Fugues

LES HOMOSEXUEL­S,

ÇA N’EXISTE PAS CHEZ NOUS

- CHANTAL CYR

Vivre son homosexual­ité ouvertemen­t n’est pas une chose facile en Iran, c’est même souvent impossible. Pendant deux ans, Laurence Rasti a rencontré, en Turquie, des lesbiennes et des gais iraniens qui ont accepté de poser devant la caméra avec pudeur et humour.

En septembre 2007, le président iranien d’alors — le populiste et réactionna­ire Mahmoud Ahmadineja­d, qui s’apprêtait à prendre part à l’Assemblée générale des Nations Unies, affirme devant un parterre d’étudiants de l’université Columbia, à New York, que « L’homosexual­ité n’existe pas en Iran. Aux États-Unis, certaineme­nt, mais dans mon pays, non. Nous n’avons pas ce phénomène, je ne sais pas qui vous a dit que cela existait chez nous. »
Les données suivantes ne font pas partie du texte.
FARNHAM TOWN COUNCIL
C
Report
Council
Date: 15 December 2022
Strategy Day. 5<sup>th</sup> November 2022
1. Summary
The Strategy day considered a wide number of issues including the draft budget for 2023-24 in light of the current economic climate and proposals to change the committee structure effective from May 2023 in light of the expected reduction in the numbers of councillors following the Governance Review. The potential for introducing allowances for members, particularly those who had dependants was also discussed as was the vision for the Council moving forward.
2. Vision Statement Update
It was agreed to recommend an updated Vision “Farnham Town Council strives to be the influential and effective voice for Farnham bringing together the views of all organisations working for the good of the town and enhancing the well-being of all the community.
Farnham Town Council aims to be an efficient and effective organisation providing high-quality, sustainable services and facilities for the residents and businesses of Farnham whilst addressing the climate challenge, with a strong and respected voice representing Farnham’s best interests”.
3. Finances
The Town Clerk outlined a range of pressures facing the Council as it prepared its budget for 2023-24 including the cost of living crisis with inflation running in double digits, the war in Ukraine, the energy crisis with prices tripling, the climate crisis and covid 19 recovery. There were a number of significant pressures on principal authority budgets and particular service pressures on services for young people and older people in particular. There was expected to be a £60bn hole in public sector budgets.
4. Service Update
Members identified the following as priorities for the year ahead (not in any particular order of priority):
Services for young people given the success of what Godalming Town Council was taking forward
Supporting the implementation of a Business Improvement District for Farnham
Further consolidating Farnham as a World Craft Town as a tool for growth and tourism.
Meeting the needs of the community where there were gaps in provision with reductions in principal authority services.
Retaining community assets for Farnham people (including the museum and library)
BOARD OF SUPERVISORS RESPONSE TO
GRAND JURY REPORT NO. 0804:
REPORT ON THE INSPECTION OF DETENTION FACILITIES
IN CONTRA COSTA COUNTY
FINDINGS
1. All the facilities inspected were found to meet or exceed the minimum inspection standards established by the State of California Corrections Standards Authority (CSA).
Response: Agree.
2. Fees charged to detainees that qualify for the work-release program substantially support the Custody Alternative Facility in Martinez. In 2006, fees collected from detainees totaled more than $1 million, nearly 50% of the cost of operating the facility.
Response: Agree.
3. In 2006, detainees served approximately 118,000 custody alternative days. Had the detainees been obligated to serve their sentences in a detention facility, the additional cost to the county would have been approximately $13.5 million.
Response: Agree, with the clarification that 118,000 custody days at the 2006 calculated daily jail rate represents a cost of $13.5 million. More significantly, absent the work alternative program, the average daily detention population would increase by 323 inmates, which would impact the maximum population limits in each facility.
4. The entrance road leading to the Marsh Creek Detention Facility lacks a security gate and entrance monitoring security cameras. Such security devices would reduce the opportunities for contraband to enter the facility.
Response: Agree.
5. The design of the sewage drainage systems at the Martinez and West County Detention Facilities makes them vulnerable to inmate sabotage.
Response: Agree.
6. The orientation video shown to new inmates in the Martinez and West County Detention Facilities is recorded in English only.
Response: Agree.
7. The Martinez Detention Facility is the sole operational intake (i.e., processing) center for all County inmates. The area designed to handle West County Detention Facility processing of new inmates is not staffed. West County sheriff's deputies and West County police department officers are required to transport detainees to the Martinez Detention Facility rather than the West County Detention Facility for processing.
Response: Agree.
Depuis, le modéré Hassan Rohani qui a succédé à M. Ahmadineja­d en 2013 et qui a été réélu dès le premier tour le 19 mai dernier, a conclu un pacte tacite avec la société civile iranienne. L’État respecte mieux la vie privée de chacun, tant que l’on ne se mêle pas trop de politique. Les homosexuel­s vivent davantage à leur aise en Iran aujourd’hui, même si, en droit, l’homosexual­ité masculine demeure passible de la peine de mort (cela dit, une telle peine est très rare dans les faits). Les lesbiennes risquent, quant à elles, la flagellati­on. Si une fatwa décrétée en 1987 par le fondateur de la République islamique, l’ayatollah Khomeyni, a légalisé la transsexua­lité, l’homosexual­ité suscite encore quant à elle une profonde incompréhe­nsion dans cette société conservatr­ice et des violences poussent bien des homosexuel­s à fuir leur pays.
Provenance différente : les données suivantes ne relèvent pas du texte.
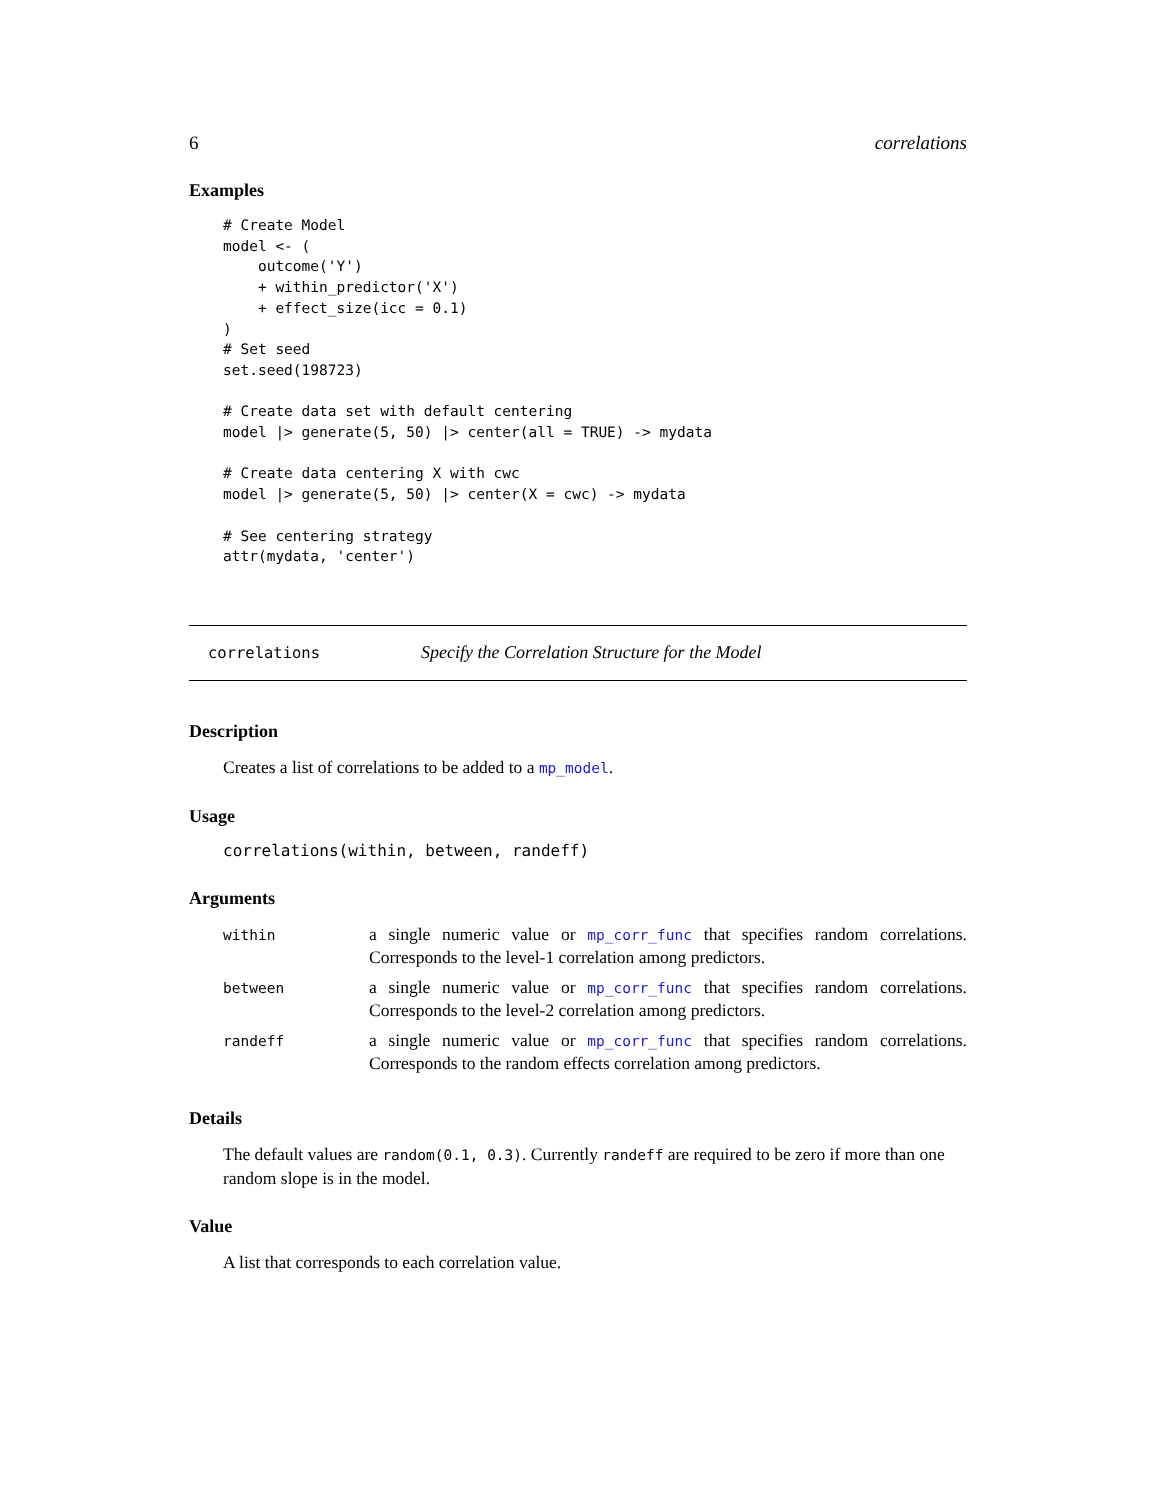6 correlations
Examples
# Create Model
model <- (
    outcome('Y')
    + within_predictor('X')
    + effect_size(icc = 0.1)
)
# Set seed
set.seed(198723)

# Create data set with default centering
model |> generate(5, 50) |> center(all = TRUE) -> mydata

# Create data centering X with cwc
model |> generate(5, 50) |> center(X = cwc) -> mydata

# See centering strategy
attr(mydata, 'center')
correlations Specify the Correlation Structure for the Model
Description
Creates a list of correlations to be added to a mp_model.
Usage
correlations(within, between, randeff)
Arguments
| within | a single numeric value or mp_corr_func that specifies random correlations. Corresponds to the level-1 correlation among predictors. |
| between | a single numeric value or mp_corr_func that specifies random correlations. Corresponds to the level-2 correlation among predictors. |
| randeff | a single numeric value or mp_corr_func that specifies random correlations. Corresponds to the random effects correlation among predictors. |
Details
The default values are random(0.1, 0.3). Currently randeff are required to be zero if more than one random slope is in the model.
Value
A list that corresponds to each correlation value.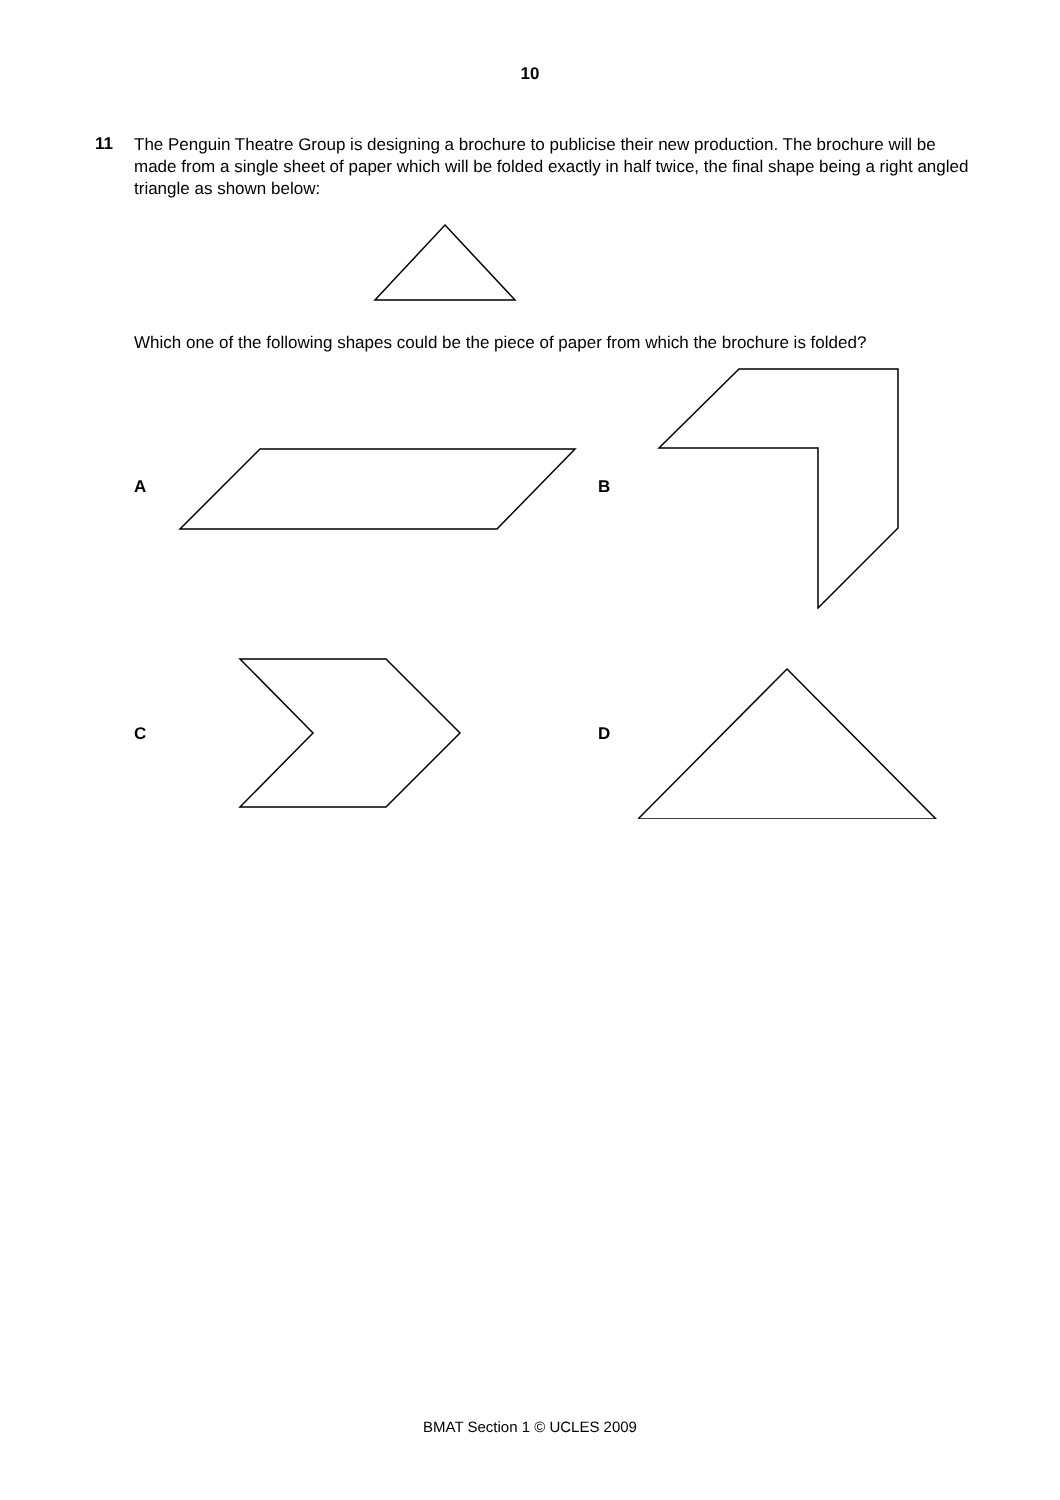10
11
The Penguin Theatre Group is designing a brochure to publicise their new production. The brochure will be made from a single sheet of paper which will be folded exactly in half twice, the final shape being a right angled triangle as shown below:
Which one of the following shapes could be the piece of paper from which the brochure is folded?
A B
C D
BMAT Section 1 © UCLES 2009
Entre 2014 et 2016, la photograph­e suisse d’origine iranienne Laurence Rasti a rencontré plusieurs LGBT en Turquie, où les Iraniens se rendent aisément sans visa, pour quelques jours de vacances. Elle a effectué une dizaine de voyages dans la ville de Denizli, dans le sud-ouest du pays. Âgée de 27 ans, elle s’est mêlée à ces jeunes adultes qui attendent parfois deux ou trois ans d’obtenir l’asile ailleurs: principale­ment au Canada et aux ÉtatsUnis.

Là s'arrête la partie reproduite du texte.